++++ Supplied data ++++

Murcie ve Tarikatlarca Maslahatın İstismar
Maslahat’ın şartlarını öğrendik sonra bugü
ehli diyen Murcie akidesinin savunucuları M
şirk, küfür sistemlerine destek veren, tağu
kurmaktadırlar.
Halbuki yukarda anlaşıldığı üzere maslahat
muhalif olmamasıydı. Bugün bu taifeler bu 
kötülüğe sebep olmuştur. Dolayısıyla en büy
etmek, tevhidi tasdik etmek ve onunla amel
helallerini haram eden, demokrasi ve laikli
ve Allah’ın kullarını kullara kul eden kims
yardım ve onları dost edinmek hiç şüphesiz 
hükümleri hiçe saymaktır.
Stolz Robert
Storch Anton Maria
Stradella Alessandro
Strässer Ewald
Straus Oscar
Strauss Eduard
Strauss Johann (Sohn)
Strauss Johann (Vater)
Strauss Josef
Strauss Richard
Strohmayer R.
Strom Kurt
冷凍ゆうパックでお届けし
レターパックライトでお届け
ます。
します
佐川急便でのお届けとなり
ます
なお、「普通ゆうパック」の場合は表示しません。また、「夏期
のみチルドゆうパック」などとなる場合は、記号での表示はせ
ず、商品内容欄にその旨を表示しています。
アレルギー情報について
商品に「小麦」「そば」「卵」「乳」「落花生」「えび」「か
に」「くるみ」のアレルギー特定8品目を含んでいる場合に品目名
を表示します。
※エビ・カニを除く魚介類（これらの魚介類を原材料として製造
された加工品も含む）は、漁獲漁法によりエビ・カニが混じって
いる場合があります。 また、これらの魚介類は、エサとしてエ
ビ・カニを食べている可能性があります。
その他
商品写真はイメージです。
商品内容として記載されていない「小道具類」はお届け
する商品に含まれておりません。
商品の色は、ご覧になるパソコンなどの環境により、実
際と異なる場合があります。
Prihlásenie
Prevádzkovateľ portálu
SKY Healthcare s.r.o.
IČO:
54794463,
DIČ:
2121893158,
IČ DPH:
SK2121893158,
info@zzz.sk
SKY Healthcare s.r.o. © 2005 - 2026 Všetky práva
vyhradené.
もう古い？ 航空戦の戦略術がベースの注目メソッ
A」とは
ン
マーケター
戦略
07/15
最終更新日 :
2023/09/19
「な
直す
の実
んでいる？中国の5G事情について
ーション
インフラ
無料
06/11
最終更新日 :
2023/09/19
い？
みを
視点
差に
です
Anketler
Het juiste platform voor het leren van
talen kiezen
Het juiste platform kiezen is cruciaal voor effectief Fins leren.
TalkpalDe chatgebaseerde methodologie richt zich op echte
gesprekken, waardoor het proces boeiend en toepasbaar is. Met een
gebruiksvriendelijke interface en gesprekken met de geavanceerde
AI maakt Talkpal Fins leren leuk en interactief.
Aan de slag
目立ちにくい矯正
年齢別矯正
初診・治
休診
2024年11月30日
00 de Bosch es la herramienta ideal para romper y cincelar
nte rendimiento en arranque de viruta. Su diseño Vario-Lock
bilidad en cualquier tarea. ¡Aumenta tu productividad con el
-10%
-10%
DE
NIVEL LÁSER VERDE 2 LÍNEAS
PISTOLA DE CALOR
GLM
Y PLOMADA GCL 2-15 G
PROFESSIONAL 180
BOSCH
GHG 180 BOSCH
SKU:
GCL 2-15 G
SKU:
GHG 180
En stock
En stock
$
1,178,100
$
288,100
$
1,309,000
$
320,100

++++

◆ What this task involves:
Output the listing once more. Leave each word as it stands.

◆ Exercise response:
Murcie ve Tarikatlarca Maslahatın İstismar
Maslahat’ın şartlarını öğrendik sonra bugü
ehli diyen Murcie akidesinin savunucuları M
şirk, küfür sistemlerine destek veren, tağu
kurmaktadırlar.
Halbuki yukarda anlaşıldığı üzere maslahat
muhalif olmamasıydı. Bugün bu taifeler bu 
kötülüğe sebep olmuştur. Dolayısıyla en büy
etmek, tevhidi tasdik etmek ve onunla amel
helallerini haram eden, demokrasi ve laikli
ve Allah’ın kullarını kullara kul eden kims
yardım ve onları dost edinmek hiç şüphesiz 
hükümleri hiçe saymaktır.
Stolz Robert
Storch Anton Maria
Stradella Alessandro
Strässer Ewald
Straus Oscar
Strauss Eduard
Strauss Johann (Sohn)
Strauss Johann (Vater)
Strauss Josef
Strauss Richard
Strohmayer R.
Strom Kurt
冷凍ゆうパックでお届けし
レターパックライトでお届け
ます。
します
佐川急便でのお届けとなり
ます
なお、「普通ゆうパック」の場合は表示しません。また、「夏期
のみチルドゆうパック」などとなる場合は、記号での表示はせ
ず、商品内容欄にその旨を表示しています。
アレルギー情報について
商品に「小麦」「そば」「卵」「乳」「落花生」「えび」「か
に」「くるみ」のアレルギー特定8品目を含んでいる場合に品目名
を表示します。
※エビ・カニを除く魚介類（これらの魚介類を原材料として製造
された加工品も含む）は、漁獲漁法によりエビ・カニが混じって
いる場合があります。 また、これらの魚介類は、エサとしてエ
ビ・カニを食べている可能性があります。
その他
商品写真はイメージです。
商品内容として記載されていない「小道具類」はお届け
する商品に含まれておりません。
商品の色は、ご覧になるパソコンなどの環境により、実
際と異なる場合があります。
Prihlásenie
Prevádzkovateľ portálu
SKY Healthcare s.r.o.
IČO:
54794463,
DIČ:
2121893158,
IČ DPH:
SK2121893158,
info@zzz.sk
SKY Healthcare s.r.o. © 2005 - 2026 Všetky práva
vyhradené.
もう古い？ 航空戦の戦略術がベースの注目メソッ
A」とは
ン
マーケター
戦略
07/15
最終更新日 :
2023/09/19
「な
直す
の実
んでいる？中国の5G事情について
ーション
インフラ
無料
06/11
最終更新日 :
2023/09/19
い？
みを
視点
差に
です
Anketler
Het juiste platform voor het leren van
talen kiezen
Het juiste platform kiezen is cruciaal voor effectief Fins leren.
TalkpalDe chatgebaseerde methodologie richt zich op echte
gesprekken, waardoor het proces boeiend en toepasbaar is. Met een
gebruiksvriendelijke interface en gesprekken met de geavanceerde
AI maakt Talkpal Fins leren leuk en interactief.
Aan de slag
目立ちにくい矯正
年齢別矯正
初診・治
休診
2024年11月30日
00 de Bosch es la herramienta ideal para romper y cincelar
nte rendimiento en arranque de viruta. Su diseño Vario-Lock
bilidad en cualquier tarea. ¡Aumenta tu productividad con el
-10%
-10%
DE
NIVEL LÁSER VERDE 2 LÍNEAS
PISTOLA DE CALOR
GLM
Y PLOMADA GCL 2-15 G
PROFESSIONAL 180
BOSCH
GHG 180 BOSCH
SKU:
GCL 2-15 G
SKU:
GHG 180
En stock
En stock
$
1,178,100
$
288,100
$
1,309,000
$
320,100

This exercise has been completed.